Hace unos días estábamos en una comida familiar cuando mi hijo mayor, en un alarde de libertad, risas y juegos, tiró sin mirar el palo con el que estaba jugando, con la puntería de darle en la cabeza a un familiar que estaba en la celebración. Todos nos quedamos un poco paralizados y enseguida salió alguna voz que le decía “no pasa nada”. Su padre y yo nos miramos y le dijimos que le había hecho daño a una persona por no pensar en las consecuencias de tirar un palo hacia atrás sin mirar. Son cosas que pueden ocurrir, sobre todo cuando tienes tres años y la puntería que suelen tener, pero era una oportunidad para que todos –y, sobre todo, él- aprendiéramos una lección. No consistía en hacerle llorar o hacerlo sentir culpable. Consistía en que entendiera que se había equivocado y debía disculparse con esa persona, empatizar con ella y ofrecerle su ayuda para intentar “restablecer” el orden.

El pequeño se acercó y le dijo que lo sentía y que había sido un accidente. El adulto, como es normal, le dijo que son cosas que pasan y que no estaba enfadado ni nada. Se interesó por el golpe y descubrimos que tenía un pequeño corte con sangre. Él le ofreció su bote de árnica.

No siempre es fácil aprovechar estos momentos, sobre todo porque suele haber mucha presión social cuando los niños no se comportan como adultos y claro, lo habitual es que se comporten como niños de la edad que tengan. En este caso, jugar con palos y piedras es lo normal, por edad. El hecho de tirar sin mirar hacia atrás ya era algo que le habíamos comentado sobre los peligros que conllevaba pero la experiencia es el mejor aprendizaje y, sintiéndolo por mi tío, seguro que Álvaro no olvida lo que pasó e intenta asegurarse de que no hay nadie detrás si quiere tirar objetos sin mirar.

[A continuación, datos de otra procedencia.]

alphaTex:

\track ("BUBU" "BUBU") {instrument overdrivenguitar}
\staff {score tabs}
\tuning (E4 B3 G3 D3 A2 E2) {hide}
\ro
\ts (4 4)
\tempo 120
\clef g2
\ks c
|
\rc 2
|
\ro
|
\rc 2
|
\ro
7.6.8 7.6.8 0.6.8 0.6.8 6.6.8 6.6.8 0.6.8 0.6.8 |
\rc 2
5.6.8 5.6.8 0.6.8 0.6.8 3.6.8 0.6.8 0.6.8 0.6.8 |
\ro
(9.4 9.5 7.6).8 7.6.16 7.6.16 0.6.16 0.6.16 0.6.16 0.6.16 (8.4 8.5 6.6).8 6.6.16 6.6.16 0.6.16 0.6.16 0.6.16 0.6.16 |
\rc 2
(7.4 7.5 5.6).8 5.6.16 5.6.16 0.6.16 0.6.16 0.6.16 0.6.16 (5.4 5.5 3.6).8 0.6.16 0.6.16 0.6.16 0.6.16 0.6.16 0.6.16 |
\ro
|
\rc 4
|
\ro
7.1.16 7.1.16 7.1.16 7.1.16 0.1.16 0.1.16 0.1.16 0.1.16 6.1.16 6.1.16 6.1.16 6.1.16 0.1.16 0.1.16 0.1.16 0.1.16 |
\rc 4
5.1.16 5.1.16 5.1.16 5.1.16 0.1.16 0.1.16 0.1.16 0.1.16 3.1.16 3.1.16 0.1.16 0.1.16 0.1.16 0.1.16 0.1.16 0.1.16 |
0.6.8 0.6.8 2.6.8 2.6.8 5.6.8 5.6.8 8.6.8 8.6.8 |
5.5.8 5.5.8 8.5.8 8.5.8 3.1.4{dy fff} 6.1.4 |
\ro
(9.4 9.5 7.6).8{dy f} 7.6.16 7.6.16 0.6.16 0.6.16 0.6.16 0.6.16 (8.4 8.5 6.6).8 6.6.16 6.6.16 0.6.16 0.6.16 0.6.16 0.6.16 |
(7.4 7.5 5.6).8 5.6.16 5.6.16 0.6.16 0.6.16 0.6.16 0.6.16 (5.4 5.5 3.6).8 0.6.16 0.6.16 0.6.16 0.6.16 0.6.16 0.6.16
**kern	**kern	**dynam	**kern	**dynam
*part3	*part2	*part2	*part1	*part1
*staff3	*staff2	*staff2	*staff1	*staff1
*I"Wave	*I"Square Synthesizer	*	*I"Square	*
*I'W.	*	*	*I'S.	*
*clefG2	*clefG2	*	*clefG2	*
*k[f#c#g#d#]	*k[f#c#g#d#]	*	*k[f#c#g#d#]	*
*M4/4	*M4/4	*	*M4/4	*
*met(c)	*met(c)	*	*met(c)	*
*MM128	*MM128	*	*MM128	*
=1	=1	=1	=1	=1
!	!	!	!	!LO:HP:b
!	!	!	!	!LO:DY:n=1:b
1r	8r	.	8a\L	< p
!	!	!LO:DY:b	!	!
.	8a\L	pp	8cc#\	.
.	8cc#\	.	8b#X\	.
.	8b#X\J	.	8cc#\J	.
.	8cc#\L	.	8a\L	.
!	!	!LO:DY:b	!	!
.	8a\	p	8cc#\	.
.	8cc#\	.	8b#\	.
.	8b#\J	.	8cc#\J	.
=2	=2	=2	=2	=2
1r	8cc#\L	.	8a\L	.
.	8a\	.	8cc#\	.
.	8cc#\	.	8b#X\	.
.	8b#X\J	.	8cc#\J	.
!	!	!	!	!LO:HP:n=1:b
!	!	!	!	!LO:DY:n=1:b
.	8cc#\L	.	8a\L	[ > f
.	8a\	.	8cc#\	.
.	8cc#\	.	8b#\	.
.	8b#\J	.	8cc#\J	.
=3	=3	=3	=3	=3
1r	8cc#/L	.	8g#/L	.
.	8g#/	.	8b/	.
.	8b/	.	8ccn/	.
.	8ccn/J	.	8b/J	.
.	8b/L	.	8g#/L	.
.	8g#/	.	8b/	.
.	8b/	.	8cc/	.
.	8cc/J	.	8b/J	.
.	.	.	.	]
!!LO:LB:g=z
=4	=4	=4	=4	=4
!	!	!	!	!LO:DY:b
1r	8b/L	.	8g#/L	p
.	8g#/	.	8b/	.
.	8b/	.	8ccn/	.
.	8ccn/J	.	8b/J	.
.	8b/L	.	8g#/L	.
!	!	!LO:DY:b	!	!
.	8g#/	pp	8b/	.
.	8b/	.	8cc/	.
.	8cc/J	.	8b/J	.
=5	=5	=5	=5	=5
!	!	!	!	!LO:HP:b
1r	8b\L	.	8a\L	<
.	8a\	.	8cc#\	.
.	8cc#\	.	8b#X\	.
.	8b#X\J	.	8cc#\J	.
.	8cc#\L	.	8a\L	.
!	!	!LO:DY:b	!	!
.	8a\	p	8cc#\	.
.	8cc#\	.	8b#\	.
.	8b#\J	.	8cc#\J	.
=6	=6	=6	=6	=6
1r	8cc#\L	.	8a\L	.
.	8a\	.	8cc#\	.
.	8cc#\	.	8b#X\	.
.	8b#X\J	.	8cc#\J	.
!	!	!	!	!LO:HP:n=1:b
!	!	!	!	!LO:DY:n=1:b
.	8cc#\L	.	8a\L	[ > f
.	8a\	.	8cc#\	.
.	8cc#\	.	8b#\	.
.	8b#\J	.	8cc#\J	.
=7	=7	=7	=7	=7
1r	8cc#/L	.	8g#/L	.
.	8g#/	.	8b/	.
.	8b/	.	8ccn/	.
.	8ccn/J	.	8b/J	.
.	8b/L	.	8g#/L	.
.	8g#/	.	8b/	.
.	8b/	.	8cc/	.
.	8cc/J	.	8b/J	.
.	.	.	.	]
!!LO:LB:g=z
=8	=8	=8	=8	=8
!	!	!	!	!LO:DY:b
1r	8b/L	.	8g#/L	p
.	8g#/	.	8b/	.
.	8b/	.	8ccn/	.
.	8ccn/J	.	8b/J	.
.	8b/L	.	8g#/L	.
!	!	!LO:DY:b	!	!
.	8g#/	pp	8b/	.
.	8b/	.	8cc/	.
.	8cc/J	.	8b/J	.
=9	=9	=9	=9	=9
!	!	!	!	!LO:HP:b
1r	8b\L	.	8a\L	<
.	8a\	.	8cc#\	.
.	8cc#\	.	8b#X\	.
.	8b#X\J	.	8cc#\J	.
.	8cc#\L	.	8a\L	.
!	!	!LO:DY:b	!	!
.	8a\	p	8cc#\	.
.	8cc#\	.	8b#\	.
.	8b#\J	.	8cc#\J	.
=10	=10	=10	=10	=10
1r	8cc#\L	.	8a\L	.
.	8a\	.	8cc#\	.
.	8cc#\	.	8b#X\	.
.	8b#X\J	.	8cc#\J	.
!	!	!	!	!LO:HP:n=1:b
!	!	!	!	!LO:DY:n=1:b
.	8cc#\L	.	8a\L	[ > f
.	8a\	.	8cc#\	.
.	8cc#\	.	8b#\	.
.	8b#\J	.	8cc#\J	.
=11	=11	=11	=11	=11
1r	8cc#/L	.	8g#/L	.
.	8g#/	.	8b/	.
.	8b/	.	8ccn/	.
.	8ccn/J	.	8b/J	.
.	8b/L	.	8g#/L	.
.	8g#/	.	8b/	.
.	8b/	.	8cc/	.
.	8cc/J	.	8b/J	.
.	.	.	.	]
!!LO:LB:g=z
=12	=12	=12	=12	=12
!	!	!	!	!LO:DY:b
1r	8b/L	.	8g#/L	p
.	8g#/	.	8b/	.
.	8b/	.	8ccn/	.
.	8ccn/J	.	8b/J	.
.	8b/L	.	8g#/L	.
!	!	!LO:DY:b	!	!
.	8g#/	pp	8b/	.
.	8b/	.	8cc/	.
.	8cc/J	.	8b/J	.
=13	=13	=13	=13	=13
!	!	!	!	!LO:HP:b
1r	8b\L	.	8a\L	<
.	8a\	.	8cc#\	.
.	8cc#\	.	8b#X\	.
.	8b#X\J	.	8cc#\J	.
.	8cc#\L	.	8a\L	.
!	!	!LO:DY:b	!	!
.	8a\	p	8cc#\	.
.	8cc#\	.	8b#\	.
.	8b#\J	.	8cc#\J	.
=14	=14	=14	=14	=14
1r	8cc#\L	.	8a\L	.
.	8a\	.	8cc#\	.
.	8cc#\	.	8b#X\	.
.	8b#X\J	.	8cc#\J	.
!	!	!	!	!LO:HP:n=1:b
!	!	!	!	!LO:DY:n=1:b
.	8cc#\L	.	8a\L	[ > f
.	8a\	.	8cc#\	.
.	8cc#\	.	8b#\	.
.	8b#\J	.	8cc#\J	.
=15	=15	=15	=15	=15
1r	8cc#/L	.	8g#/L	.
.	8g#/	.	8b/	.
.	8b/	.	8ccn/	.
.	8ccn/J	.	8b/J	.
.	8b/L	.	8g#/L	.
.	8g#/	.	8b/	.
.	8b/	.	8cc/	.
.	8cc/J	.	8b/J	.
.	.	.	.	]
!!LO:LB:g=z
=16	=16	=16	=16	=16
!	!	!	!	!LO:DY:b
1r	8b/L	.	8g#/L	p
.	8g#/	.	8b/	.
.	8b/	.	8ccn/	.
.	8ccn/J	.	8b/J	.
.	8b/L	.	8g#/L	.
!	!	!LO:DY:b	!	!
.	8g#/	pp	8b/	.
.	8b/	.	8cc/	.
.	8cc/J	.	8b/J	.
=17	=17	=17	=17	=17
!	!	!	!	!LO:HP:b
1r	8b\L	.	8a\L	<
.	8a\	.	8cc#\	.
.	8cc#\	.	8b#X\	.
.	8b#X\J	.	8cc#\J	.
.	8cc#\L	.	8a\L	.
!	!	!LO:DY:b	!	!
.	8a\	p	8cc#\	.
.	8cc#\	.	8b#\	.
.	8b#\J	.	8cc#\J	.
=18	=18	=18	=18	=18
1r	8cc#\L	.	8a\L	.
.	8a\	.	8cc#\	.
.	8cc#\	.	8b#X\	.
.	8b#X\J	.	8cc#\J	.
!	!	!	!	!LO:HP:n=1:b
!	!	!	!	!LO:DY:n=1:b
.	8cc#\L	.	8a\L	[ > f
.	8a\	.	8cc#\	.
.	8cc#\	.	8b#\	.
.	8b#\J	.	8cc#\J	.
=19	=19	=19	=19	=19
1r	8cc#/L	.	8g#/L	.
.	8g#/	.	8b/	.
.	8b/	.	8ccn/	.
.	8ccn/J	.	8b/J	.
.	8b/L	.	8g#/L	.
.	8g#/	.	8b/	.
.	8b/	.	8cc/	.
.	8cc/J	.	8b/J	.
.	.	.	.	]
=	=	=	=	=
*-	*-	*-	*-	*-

El problema, como os dije al principio, no es que nos equivoquemos. Todos lo hacemos. Yo lo hago al cabo del día muchas veces. Puede ser una respuesta más seca o cortante, un gesto con la mirada que dice más que las palabras, una palabra que debía haberme tragado o una afirmación que luego resultó no ser tan cierta. Todos cometemos errores. Lo importante es asumir que nos equivocamos, responsabilizarnos con nuestros hechos o palabras e intentar solucionar el problema que hayamos creado.

Y en todo este proceso hay muchos aprendizajes y habilidades que podemos extraer: la humildad, la sinceridad, la honestidad, el amor a la verdad, el querer hacer bien las cosas, la solidaridad, la empatía… Equivocarse, como veis, no es malo. Espero que aprendamos a ver en los errores ocasiones para aprender entre todos.